Since the exclusion ratios are for the country as a whole, state-wise ratios would have to be calculated, where a larger percentage of the population would end up being included in poorer states and wealthier states might end up getting lower allocations than they currently do.
This, the committee suggested, could be based on the ongoing Socio-Economic and Caste Census, though economist Jean Dreze, who was part of the NAC that drafted the Bill, believes that the exclusion criteria is best left to individual states to decide.
He has also warned that “the exclusion ratios are dangerously large, and that food entitlements should have been 7 kg per person per month”.
However, the parliamentary committee justified the reduction in quantity based on statistics that suggest that the act, with these provisions, would entail an annual procurement of 65 million tonnes of grain. In 2010-11, procurement was 62.5 million tonnes (a little over 34 percent of the total production). This rose to 73.2 million tonnes in 2011-12.
A significantly higher procurement of grain by the government could lead to serious distortions in market prices.
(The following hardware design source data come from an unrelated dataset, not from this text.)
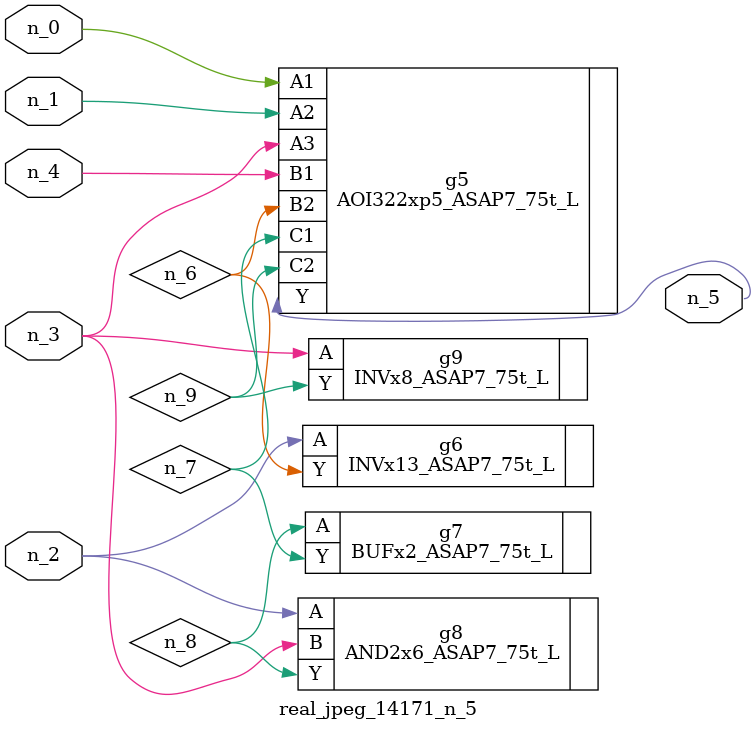
<source format=v>
module real_jpeg_14171_n_5 (n_4, n_0, n_1, n_2, n_3, n_5);

input n_4;
input n_0;
input n_1;
input n_2;
input n_3;

output n_5;

wire n_8;
wire n_6;
wire n_7;
wire n_9;

AOI322xp5_ASAP7_75t_L g5 ( 
.A1(n_0),
.A2(n_1),
.A3(n_3),
.B1(n_4),
.B2(n_6),
.C1(n_7),
.C2(n_9),
.Y(n_5)
);

INVx13_ASAP7_75t_L g6 ( 
.A(n_2),
.Y(n_6)
);

AND2x6_ASAP7_75t_L g8 ( 
.A(n_2),
.B(n_3),
.Y(n_8)
);

INVx8_ASAP7_75t_L g9 ( 
.A(n_3),
.Y(n_9)
);

BUFx2_ASAP7_75t_L g7 ( 
.A(n_8),
.Y(n_7)
);


endmodule
</source>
For the Act to be sustainable in the long run, the legal entitlements could not be made higher.
Of course, states like Chhattisgarh, in which the public distribution system (PDS) covers 90 percent of the population, and Tamil Nadu, which has universal coverage, would have the freedom to continue with these as long as they meet the basic requirements of the Act.
However, on 13 February, at a meeting of food ministers, the Chhattisgarh minister said that the coverage envisaged in the Act was not acceptable to it, and his Tamil Nadu counterpart requested the state be left out of its purview since they already had a “robust” and universal system.
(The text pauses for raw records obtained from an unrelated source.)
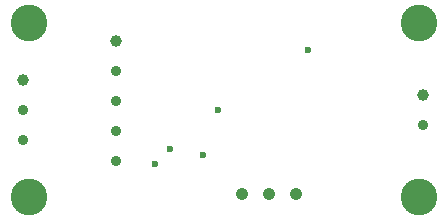
<source format=gbr>
G04 Generated by Ultiboard 14.2 *
%FSLAX24Y24*%
%MOIN*%

%ADD10C,0.0001*%
%ADD11C,0.0236*%
%ADD12C,0.1220*%
%ADD13C,0.0350*%
%ADD14C,0.0392*%
%ADD15C,0.0420*%


G04 ColorRGB 000000 for the following layer *
%LNDrill-Copper Top-Copper Bottom*%
%LPD*%
G54D11*
X8100Y34100D03*
X6500Y32800D03*
X6000Y32300D03*
X7600Y32600D03*
X11100Y36100D03*
G54D12*
X1800Y37000D03*
X1800Y31200D03*
X14800Y37000D03*
X14800Y31200D03*
G54D13*
X4700Y33400D03*
X4700Y35400D03*
X4700Y34400D03*
X4700Y32400D03*
X1600Y34100D03*
X1600Y33100D03*
X14950Y33600D03*
G54D14*
X4700Y36400D03*
X1600Y35100D03*
X14950Y34600D03*
G54D15*
X10700Y31300D03*
X9798Y31300D03*
X8897Y31300D03*

M02*

</source>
Other states have protested that the move to a per capita entitlement could adversely affect the poorest families, who currently get 35 kg of grain per month irrespective of family size under the Antyodaya Anna Yojana (AAY).
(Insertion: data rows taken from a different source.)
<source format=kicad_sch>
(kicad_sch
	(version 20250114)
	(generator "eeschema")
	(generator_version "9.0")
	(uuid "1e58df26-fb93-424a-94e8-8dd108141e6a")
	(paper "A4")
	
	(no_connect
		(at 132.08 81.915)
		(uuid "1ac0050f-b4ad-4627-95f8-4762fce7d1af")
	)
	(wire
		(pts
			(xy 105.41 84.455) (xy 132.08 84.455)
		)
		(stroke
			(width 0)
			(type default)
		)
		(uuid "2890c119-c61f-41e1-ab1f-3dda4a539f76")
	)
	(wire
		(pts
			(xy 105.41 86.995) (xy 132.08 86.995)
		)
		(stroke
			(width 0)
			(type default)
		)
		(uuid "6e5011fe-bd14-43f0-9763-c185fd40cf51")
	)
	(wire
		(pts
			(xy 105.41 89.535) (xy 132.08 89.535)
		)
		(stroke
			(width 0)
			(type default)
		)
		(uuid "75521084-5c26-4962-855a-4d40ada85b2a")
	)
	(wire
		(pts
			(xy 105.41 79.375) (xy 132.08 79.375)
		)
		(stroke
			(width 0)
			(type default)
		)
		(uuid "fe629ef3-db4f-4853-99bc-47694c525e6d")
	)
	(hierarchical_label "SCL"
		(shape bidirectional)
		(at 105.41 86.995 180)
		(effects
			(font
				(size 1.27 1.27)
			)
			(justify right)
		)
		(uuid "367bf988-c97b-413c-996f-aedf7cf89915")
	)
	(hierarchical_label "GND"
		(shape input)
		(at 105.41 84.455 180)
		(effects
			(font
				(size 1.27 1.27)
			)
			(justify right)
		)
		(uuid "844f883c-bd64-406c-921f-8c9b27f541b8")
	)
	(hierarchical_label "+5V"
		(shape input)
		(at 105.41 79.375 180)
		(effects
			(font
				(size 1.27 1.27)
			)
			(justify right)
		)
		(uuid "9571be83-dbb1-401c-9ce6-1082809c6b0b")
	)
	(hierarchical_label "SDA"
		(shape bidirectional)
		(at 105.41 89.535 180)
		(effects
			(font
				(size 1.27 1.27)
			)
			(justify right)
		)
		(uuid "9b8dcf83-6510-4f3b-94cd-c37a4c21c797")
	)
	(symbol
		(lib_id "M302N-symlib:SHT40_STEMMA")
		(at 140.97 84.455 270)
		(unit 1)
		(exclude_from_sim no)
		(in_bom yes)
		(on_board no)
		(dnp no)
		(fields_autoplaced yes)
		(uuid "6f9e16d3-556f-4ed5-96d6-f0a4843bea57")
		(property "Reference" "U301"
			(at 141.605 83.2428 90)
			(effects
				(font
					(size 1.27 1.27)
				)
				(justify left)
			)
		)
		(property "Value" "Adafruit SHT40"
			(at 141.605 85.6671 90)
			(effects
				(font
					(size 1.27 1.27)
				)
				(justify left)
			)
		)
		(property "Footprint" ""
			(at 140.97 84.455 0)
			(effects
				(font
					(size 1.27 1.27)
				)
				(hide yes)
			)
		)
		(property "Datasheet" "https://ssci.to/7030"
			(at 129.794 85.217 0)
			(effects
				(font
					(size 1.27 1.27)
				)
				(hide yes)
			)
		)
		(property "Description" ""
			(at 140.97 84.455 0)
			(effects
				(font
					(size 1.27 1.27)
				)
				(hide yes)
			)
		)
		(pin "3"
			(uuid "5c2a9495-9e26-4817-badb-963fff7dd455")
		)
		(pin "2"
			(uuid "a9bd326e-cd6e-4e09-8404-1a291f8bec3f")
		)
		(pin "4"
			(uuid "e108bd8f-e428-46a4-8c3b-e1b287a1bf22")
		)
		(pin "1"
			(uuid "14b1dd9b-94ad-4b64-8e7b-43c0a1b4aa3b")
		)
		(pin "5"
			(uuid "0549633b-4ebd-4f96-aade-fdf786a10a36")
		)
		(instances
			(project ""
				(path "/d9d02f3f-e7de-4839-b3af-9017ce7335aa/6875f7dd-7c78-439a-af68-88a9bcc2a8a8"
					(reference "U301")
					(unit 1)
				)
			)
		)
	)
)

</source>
Predictably, richer states like Haryana and Gujarat have been against a financial categorisation of states.
In response to this criticism, in a hurried attempt to build a consensus, Union Food Minister KV Thomas announced that the government will leave AAY entitlements and the current allocation of states untouched. How the government plans to do this, and what implications it will have on food procurement calculations, are unclear.
Agencies like Unicef have pointed out that in order to improve nutritional standards, the National Food Security Act needs to include pulses, oils and dairy products. The committee has acknowledged this by introducing a mention of these, but the food ministry says that since the bulk of pulses and oils are imported, including them isn’t viable.
Women and children are the most vulnerable when it comes to food security, and they are a significant focus of the Act. It entitles pregnant women and lactating mothers to “nutritious” meals and a maternity benefit of Rs 1,000 per month for six months. Children between six months and six years would get either meals or rations to take home, and those between six years and 14 are entitled to a mid-day meal at school.
Here, the committee has expanded the entitlements, suggesting that women be given an additional 5 kg of grain per month for two years after childbirth (in addition to the child’s share). According to it, children below two were unlikely to be taken to centres for cooked meals, so this provision has been limited to children between two and 16 years.
“Why is there no mention of the Integrated Child Development Scheme (ICDS), one of the oldest and most important programmes for women and children?” asks Shantha Sinha, head of the National Commission for Protection of Child Rights.
Ironically, it was the Ministry of Women and Child Development, which administers the scheme that was against its inclusion in the National Food Security Act. “The scheme,” it said, “is confronted with programmatic and operational gaps which would need to be addressed first. Therefore, the time is not ripe yet for making the entitlements legal through an Act of Parliament.”
Including the scheme in this Act, claimed the ministry, could be detrimental to it. It would continue in parallel, outside the ambit of the Act.
However, this is not acceptable to critics like Sinha. “A legal framework is the expression of the state’s commitment,” she says, “and if we are talking about universal food availability, ICDS and the anganwadi centres that administer it, need to be included.”
States also vary hugely in the efficiencies of their PDS systems. “The biggest challenge is going to be the implementation,” says Montek Singh Ahluwalia of the Planning Commission, “we will have to wait and see.”
The Act is probably going to undergo many changes before it is presented in Parliament, some sensible and some dictated by politically expediency. But everyone seems to agree that it’s time has come. The proof will be in the eating.